Denn die 2003 geschlossene Ehe existierte wohl seit Langem nur noch auf dem Papier, wie aus den Aussagen der Angeklagten und seiner Frau hervorging. Seit vielen Jahren habe es vor allem Streit gegeben, weil der Angeklagte häufig nach der Arbeit noch unterwegs war und viel Alkohol konsumiert hat. Mal sei er im Schützenverein gewesen, mal mit einem Saufkumpanen unterwegs, so der Angeklagte. Sexuellen Kontakt zwischen den Eltern habe es seit der Geburt der Tochter nicht mehr gegeben. Vielmehr habe die Frau es vermieden, Zeit mit ihrem Mann im Bett zu verbringen.
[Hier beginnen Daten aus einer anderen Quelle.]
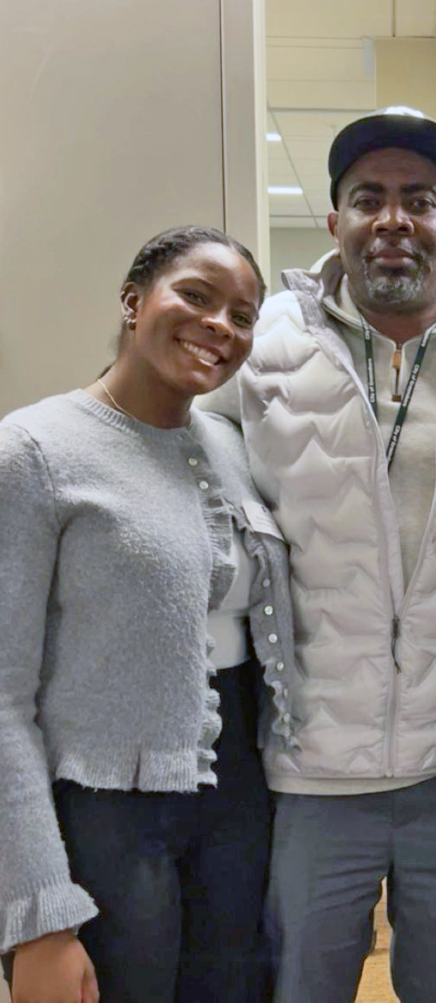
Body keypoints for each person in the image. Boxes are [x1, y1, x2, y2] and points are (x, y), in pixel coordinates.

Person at [221, 107, 436, 1003]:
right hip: (311, 769)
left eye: (421, 199)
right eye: (368, 198)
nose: (393, 219)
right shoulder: (258, 353)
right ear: (334, 223)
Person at [0, 226, 297, 1003]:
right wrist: (37, 919)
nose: (219, 326)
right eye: (196, 296)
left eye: (242, 315)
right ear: (134, 302)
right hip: (107, 809)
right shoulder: (36, 450)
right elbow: (1, 699)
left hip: (240, 791)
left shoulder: (232, 446)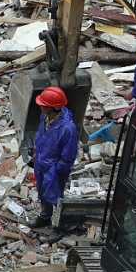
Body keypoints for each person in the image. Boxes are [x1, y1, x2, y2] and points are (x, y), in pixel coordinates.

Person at [28, 86, 78, 229]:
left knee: (57, 195)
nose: (40, 106)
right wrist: (37, 153)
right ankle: (45, 217)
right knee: (43, 192)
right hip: (42, 163)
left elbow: (68, 154)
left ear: (51, 107)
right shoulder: (44, 118)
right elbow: (41, 137)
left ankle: (62, 224)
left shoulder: (67, 128)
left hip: (55, 168)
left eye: (43, 104)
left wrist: (58, 170)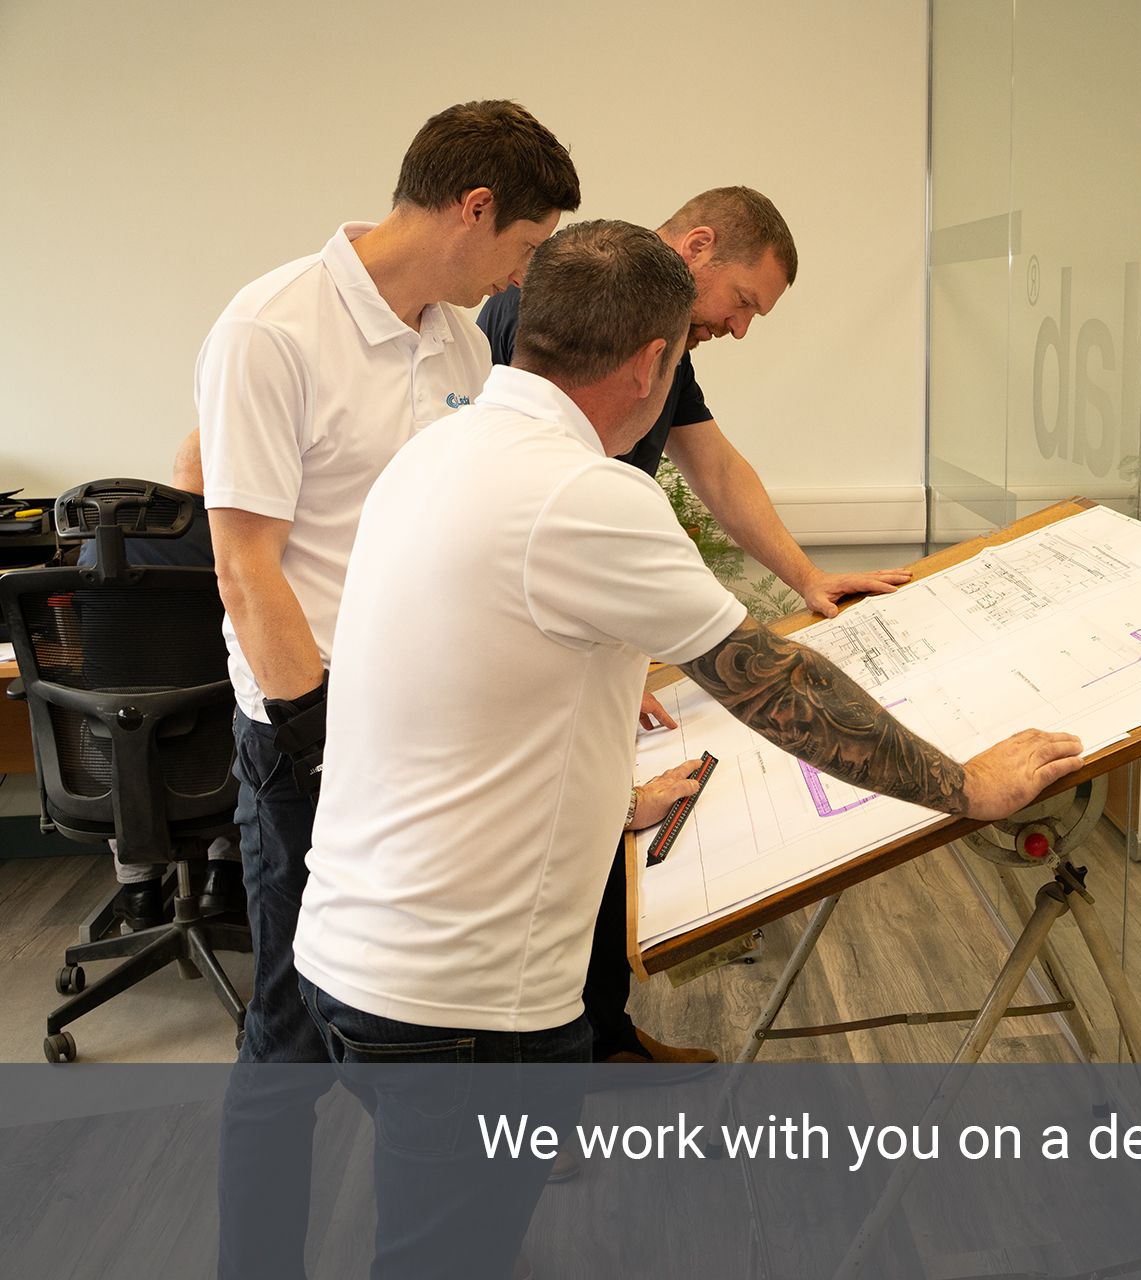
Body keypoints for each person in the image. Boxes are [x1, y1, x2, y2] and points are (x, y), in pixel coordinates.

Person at [293, 219, 1082, 1278]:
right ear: (653, 363)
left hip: (348, 956)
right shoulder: (588, 495)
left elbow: (451, 696)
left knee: (442, 1234)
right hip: (461, 1007)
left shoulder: (435, 452)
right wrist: (965, 786)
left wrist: (605, 800)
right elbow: (775, 684)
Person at [199, 99, 579, 1280]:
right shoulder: (274, 328)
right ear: (473, 210)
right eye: (524, 246)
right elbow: (244, 562)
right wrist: (318, 743)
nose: (523, 274)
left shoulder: (463, 345)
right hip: (306, 738)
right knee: (289, 1040)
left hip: (424, 745)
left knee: (406, 1016)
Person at [479, 186, 910, 1066]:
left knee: (595, 845)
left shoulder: (667, 340)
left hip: (583, 638)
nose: (742, 329)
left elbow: (714, 463)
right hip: (520, 634)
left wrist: (807, 577)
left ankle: (599, 1044)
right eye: (743, 302)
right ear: (699, 247)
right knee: (536, 865)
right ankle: (536, 1094)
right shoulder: (561, 302)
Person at [74, 431, 244, 928]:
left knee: (120, 719)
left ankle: (140, 893)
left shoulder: (95, 546)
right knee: (244, 715)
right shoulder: (228, 536)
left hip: (111, 752)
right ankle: (223, 878)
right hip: (211, 755)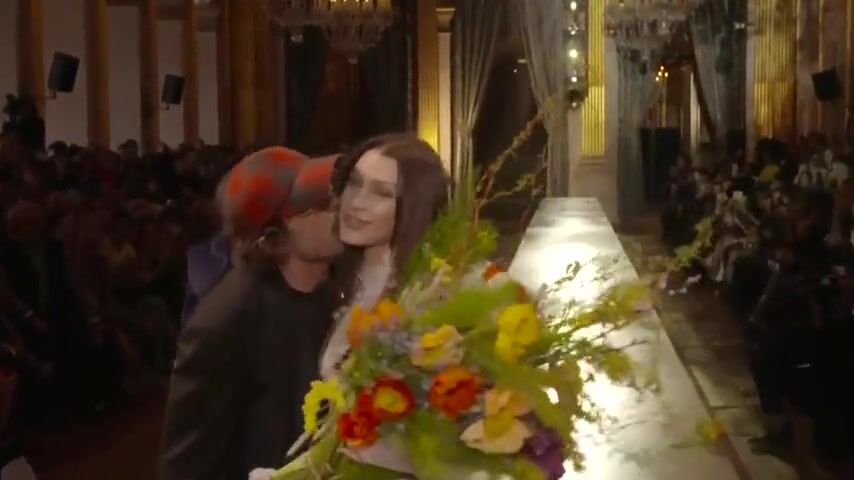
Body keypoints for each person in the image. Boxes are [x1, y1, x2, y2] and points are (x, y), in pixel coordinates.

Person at [160, 147, 343, 480]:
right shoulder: (227, 318)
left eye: (332, 196)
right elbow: (187, 462)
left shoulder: (337, 292)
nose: (338, 210)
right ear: (271, 232)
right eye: (314, 206)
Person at [318, 134, 450, 475]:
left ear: (414, 206)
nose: (357, 203)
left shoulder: (436, 291)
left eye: (382, 193)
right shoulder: (339, 276)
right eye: (354, 183)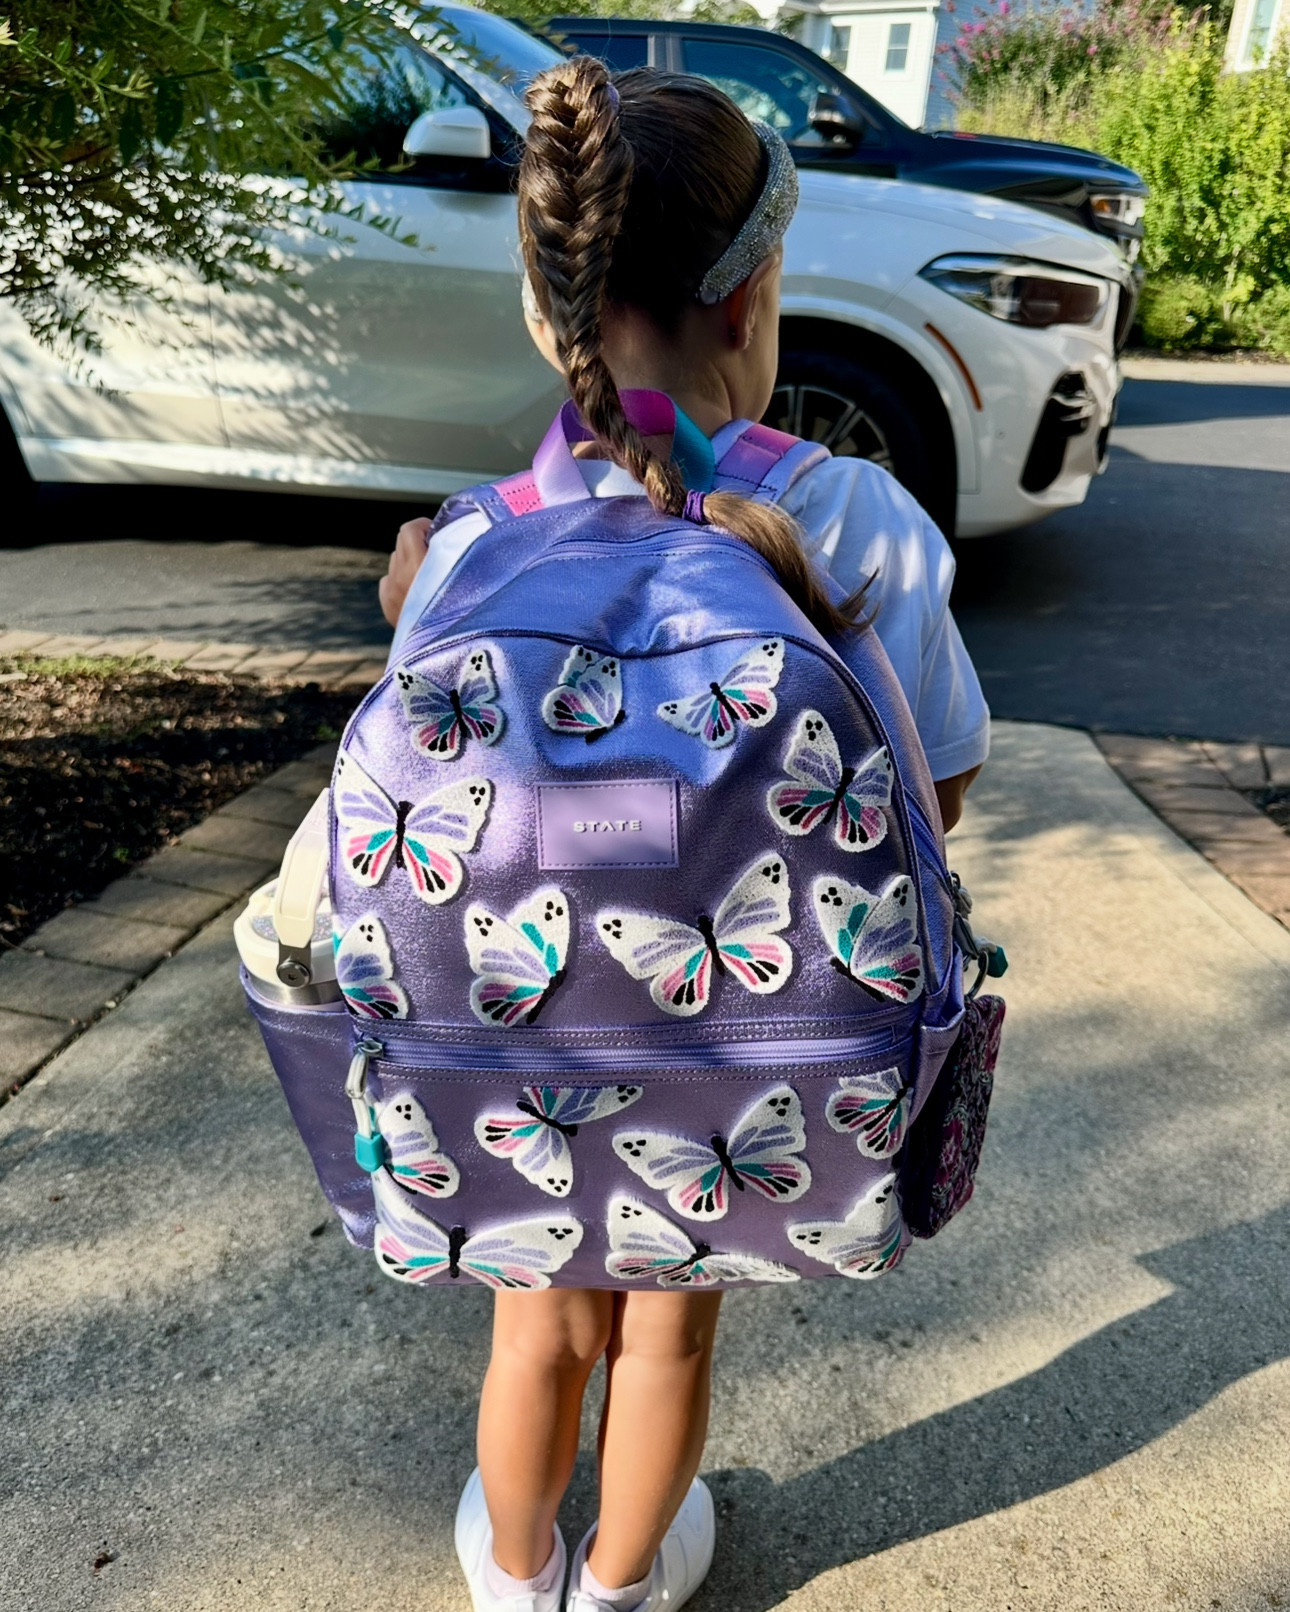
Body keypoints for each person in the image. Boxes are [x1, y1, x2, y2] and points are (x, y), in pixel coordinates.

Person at [377, 58, 989, 1612]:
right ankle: (628, 1575)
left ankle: (517, 1572)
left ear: (546, 310)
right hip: (745, 1052)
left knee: (539, 1322)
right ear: (753, 295)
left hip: (512, 1035)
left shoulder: (469, 543)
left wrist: (409, 613)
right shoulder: (864, 523)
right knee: (668, 1327)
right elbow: (926, 812)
Er sei immer schon gegen 22 Uhr schlafen gegangen, sie erst gegen drei Uhr. So gab es überhaupt erst die Möglichkeit, dass das Mädchen häufig alleine mit dem Vater ins Bett gegangen ist. "Einmal hat sie mit ihren Brüdern einen Horrorfilm geschaut, seitdem konnte sie nicht mehr alleine einschlafen", erklärte die Mutter dazu. Irgendwann aber sei sie skeptisch geworden, weil die Tochter sich immer so darauf gefreut habe, mit dem Vater ins Bett zu gehen. Dieser erklärte, dass er täglich zwischen sechs und neun Flaschen Bier getrunken habe, meistens habe er bereits in der Arbeit damit begonnen. Und dann erklärte er, dass es die Tochter gewesen sei, die gefragt habe, ob er mit ihr intimen Kontakt haben wolle. Meistens habe er das abgelehnt, aber unter dem Alkoholeinfluss sei es eben auch dazu gekommen, dass es anders gekommen ist. Immer wieder muss er während seiner Aussage schlucken, hat gerötete Augen. Natürlich sei ihm bewusst, dass das, was er getan habe, nicht richtig ist. Klare Worte des Bedauerns findet er in seiner Aussage allerdings nicht.

Bereits vor der Aussage des Angeklagten hatte es ein Rechtsgespräch zwischen Richterin, Anwalt und Staatsanwalt gegeben. Darin hatte man sich darauf geeinigt, dass es am Ende auf eine Gesamtfreiheitsstrafe zwischen Fünf- und Fünfeinhalbjahren Jahren hinauslaufen soll. Der Prozess dauert an und wird in der kommenden Woche fortgesetzt.